I've heard it said that "there is a little bit of us in every character we create".
I think it's true.
HIt it on the head again, Damyanti–I think every writer does this, borrow from personal experience, in order to tell a story that might have nothing to do with reality–theirs, or otherwise. We create characters that are nothing like us, but if they have even a modest bit of humanity in them, it is *ours*–for who else's do we know so intimately? Observing behaviour–ours or others'–plus imagination and the willingness to step out there into the unknown and make it yours–yep, that's what makes great fiction.
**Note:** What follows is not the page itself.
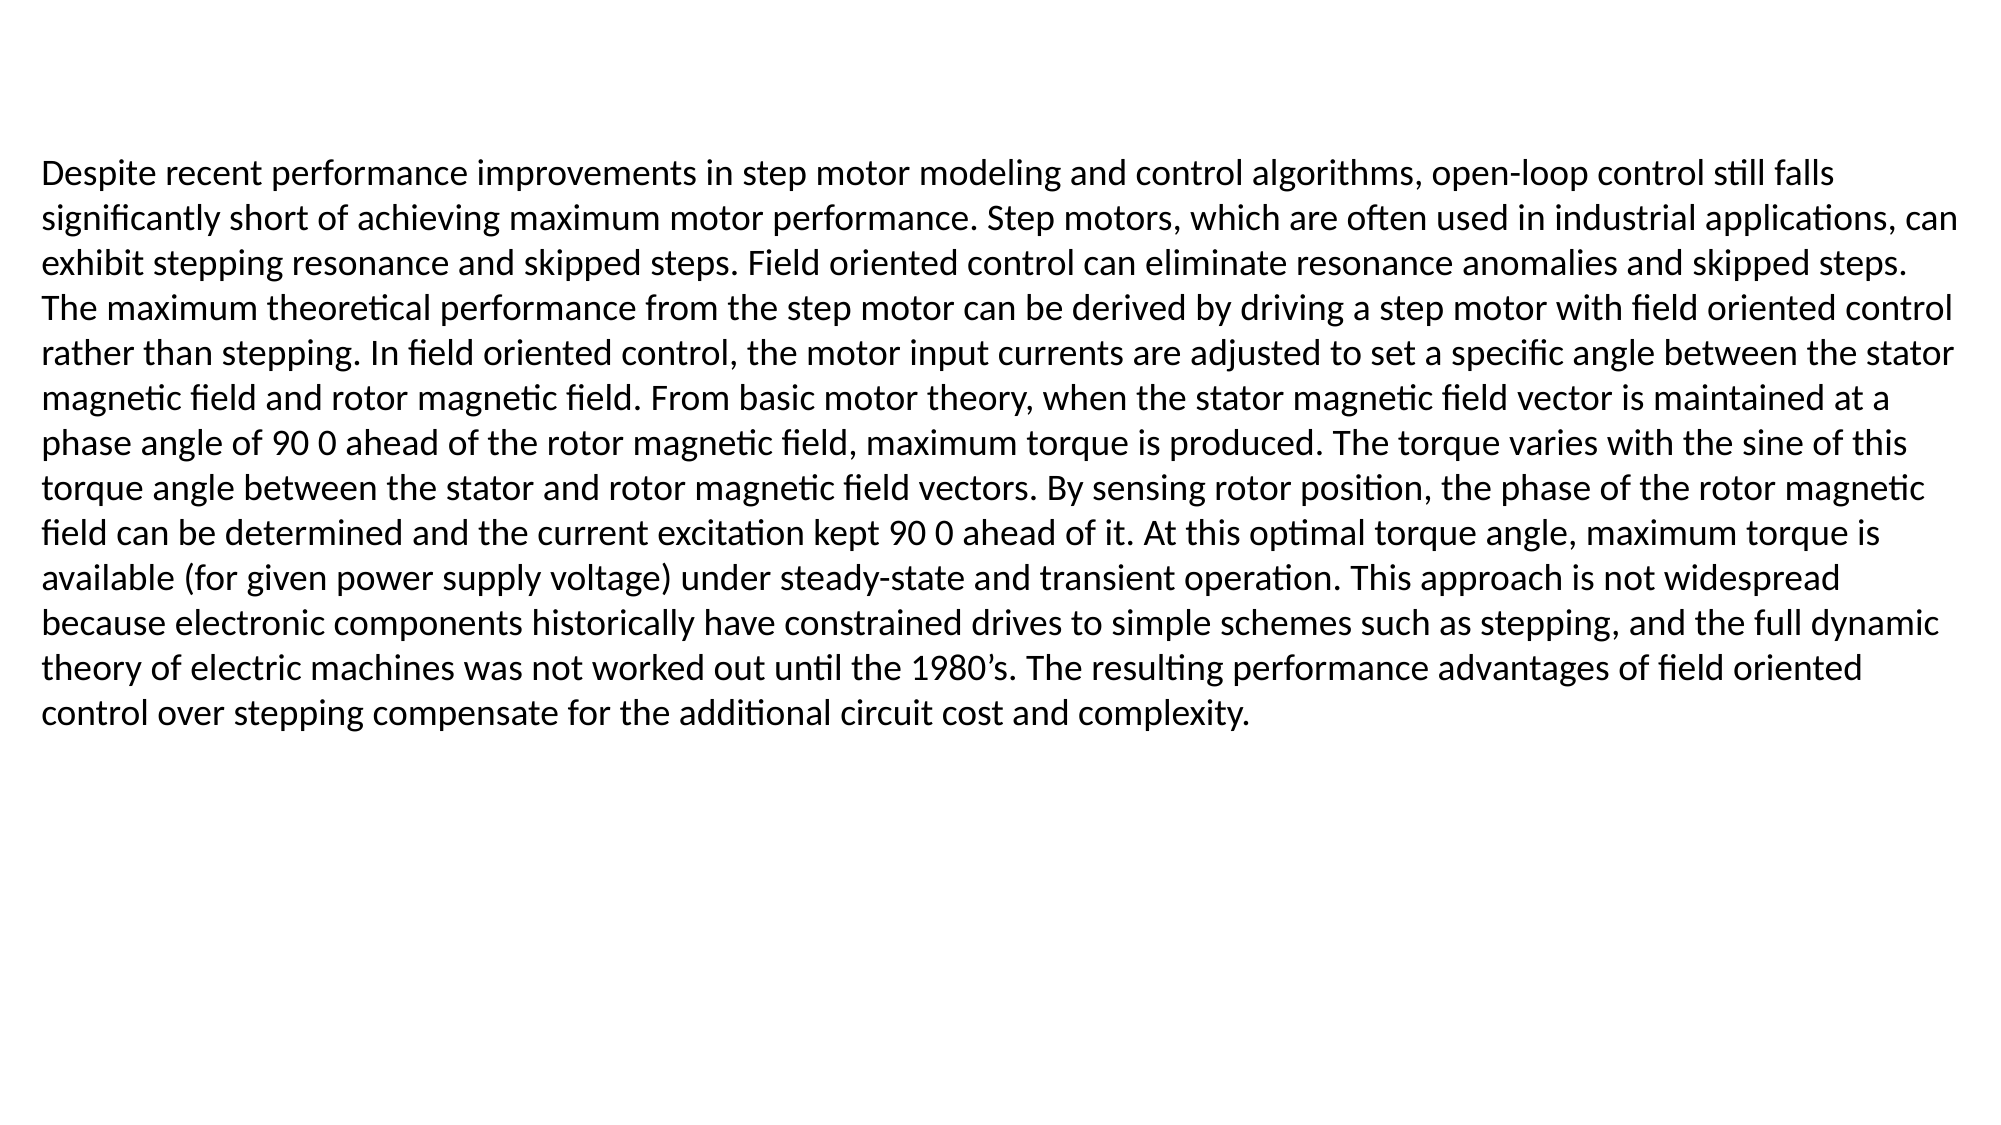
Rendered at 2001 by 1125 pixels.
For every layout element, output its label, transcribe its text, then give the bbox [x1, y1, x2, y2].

text_box Despite recent performance improvements in step motor modeling and control algorithms, open-loop control still falls significantly short of achieving maximum motor performance. Step motors, which are often used in industrial applications, can exhibit stepping resonance and skipped steps. Field oriented control can eliminate resonance anomalies and skipped steps. The maximum theoretical performance from the step motor can be derived by driving a step motor with field oriented control rather than stepping. In field oriented control, the motor input currents are adjusted to set a specific angle between the stator magnetic field and rotor magnetic field. From basic motor theory, when the stator magnetic field vector is maintained at a phase angle of 90 0 ahead of the rotor magnetic field, maximum torque is produced. The torque varies with the sine of this torque angle between the stator and rotor magnetic field vectors. By sensing rotor position, the phase of the rotor magnetic field can be determined and the current excitation kept 90 0 ahead of it. At this optimal torque angle, maximum torque is available (for given power supply voltage) under steady-state and transient operation. This approach is not widespread because electronic components historically have constrained drives to simple schemes such as stepping, and the full dynamic theory of electric machines was not worked out until the 1980’s. The resulting performance advantages of field oriented control over stepping compensate for the additional circuit cost and complexity. [26, 140, 1988, 741]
Someone, can't remember who right now, said something to the extent of "through fiction we arrive at truth." It's true–the greatest books we've read, those that have touched us in intimate and ultra-profound ways, do so because they help us arrive at a moment of truth: they part the veil of reality's trappings and let us see under it, to a rock-solid and incontestable fact that previously eluded us in some way. So–yes, we take truth–fact, history–and mold it into something new, but in order for it to be successful, it's not a dressing-up–it's a dressing-down.
Great post, Damyanti!
Great post! Love Atwood's quote. I don't think a writer is undressing in public, nor do I think a writer can create a character without some insight gained either from personal experience or that of another. The old story goes, when someone asked a wise man, "What is wisdom?" he replied, "The sum total of your life's experiences." I'm definitely in my first person Louisiana stories. Parts of me – and others I've encountered – sprinkle the fictitious stories. What the writer controls is Where?
I find that there are traces of my life experiences in my writing. Not enough to pick out one characteristic or plot detail, but it happens.
There's a lot of truth to that, although I think I drew just as much from all the movies I've watched as my own experience. As for my characters, they certainly aren't me, so I don't know where they came from.